Can you repeat every line of text in this listing word for word, leaving the pictures out of your answer?

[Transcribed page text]
·····

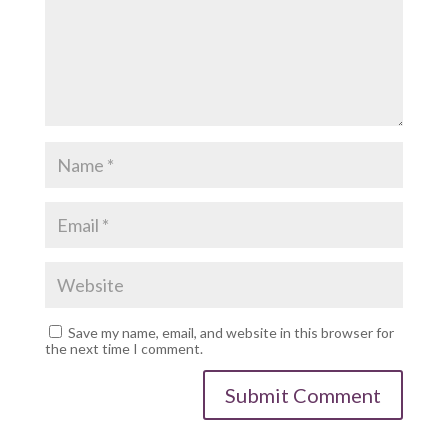
Save my name, email, and website in this browser for
the next time I comment.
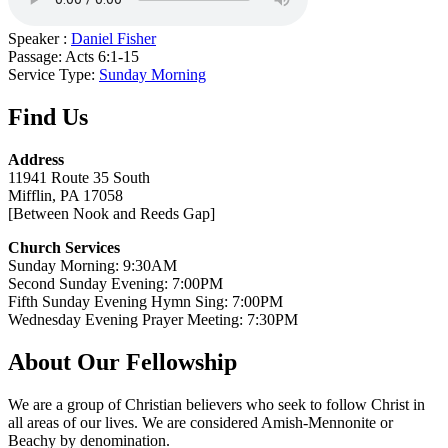
Speaker :
Daniel Fisher
Passage:
Acts 6:1-15
Service Type:
Sunday Morning
Find Us
Address
11941 Route 35 South
Mifflin, PA 17058
[Between Nook and Reeds Gap]
Church Services
Sunday Morning: 9:30AM
Second Sunday Evening: 7:00PM
Fifth Sunday Evening Hymn Sing: 7:00PM
Wednesday Evening Prayer Meeting: 7:30PM
About Our Fellowship
We are a group of Christian believers who seek to follow Christ in
all areas of our lives. We are considered Amish-Mennonite or
Beachy by denomination.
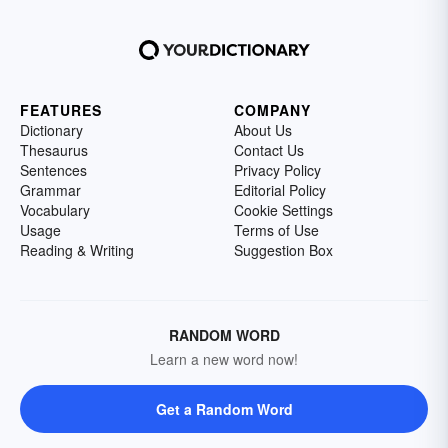
FEATURES
COMPANY
Dictionary
About Us
Thesaurus
Contact Us
Sentences
Privacy Policy
Grammar
Editorial Policy
Vocabulary
Cookie Settings
Usage
Terms of Use
Reading & Writing
Suggestion Box
RANDOM WORD
Learn a new word now!
Get a Random Word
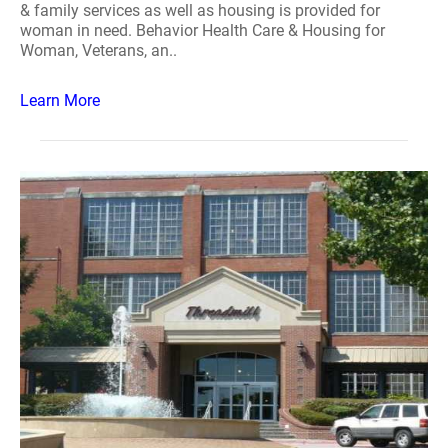
& family services as well as housing is provided for
woman in need. Behavior Health Care & Housing for
Woman, Veterans, an..
Learn More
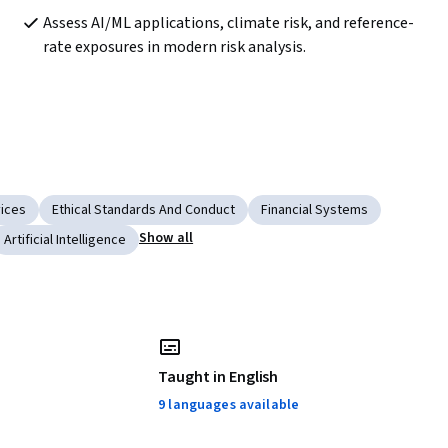
Assess AI/ML applications, climate risk, and reference-
rate exposures in modern risk analysis.
vices
Ethical Standards And Conduct
Financial Systems
Show all
Artificial Intelligence
Taught in English
9 languages available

·····

## [Result of the exercise]
Save my name, email, and website in this browser for
the next time I comment.
Speaker :
Daniel Fisher
Passage:
Acts 6:1-15
Service Type:
Sunday Morning
Find Us
Address
11941 Route 35 South
Mifflin, PA 17058
[Between Nook and Reeds Gap]
Church Services
Sunday Morning: 9:30AM
Second Sunday Evening: 7:00PM
Fifth Sunday Evening Hymn Sing: 7:00PM
Wednesday Evening Prayer Meeting: 7:30PM
About Our Fellowship
We are a group of Christian believers who seek to follow Christ in
all areas of our lives. We are considered Amish-Mennonite or
Beachy by denomination.
FEATURES
COMPANY
Dictionary
About Us
Thesaurus
Contact Us
Sentences
Privacy Policy
Grammar
Editorial Policy
Vocabulary
Cookie Settings
Usage
Terms of Use
Reading & Writing
Suggestion Box
RANDOM WORD
Learn a new word now!
Get a Random Word
& family services as well as housing is provided for
woman in need. Behavior Health Care & Housing for
Woman, Veterans, an..
Learn More
Assess AI/ML applications, climate risk, and reference-
rate exposures in modern risk analysis.
vices
Ethical Standards And Conduct
Financial Systems
Show all
Artificial Intelligence
Taught in English
9 languages available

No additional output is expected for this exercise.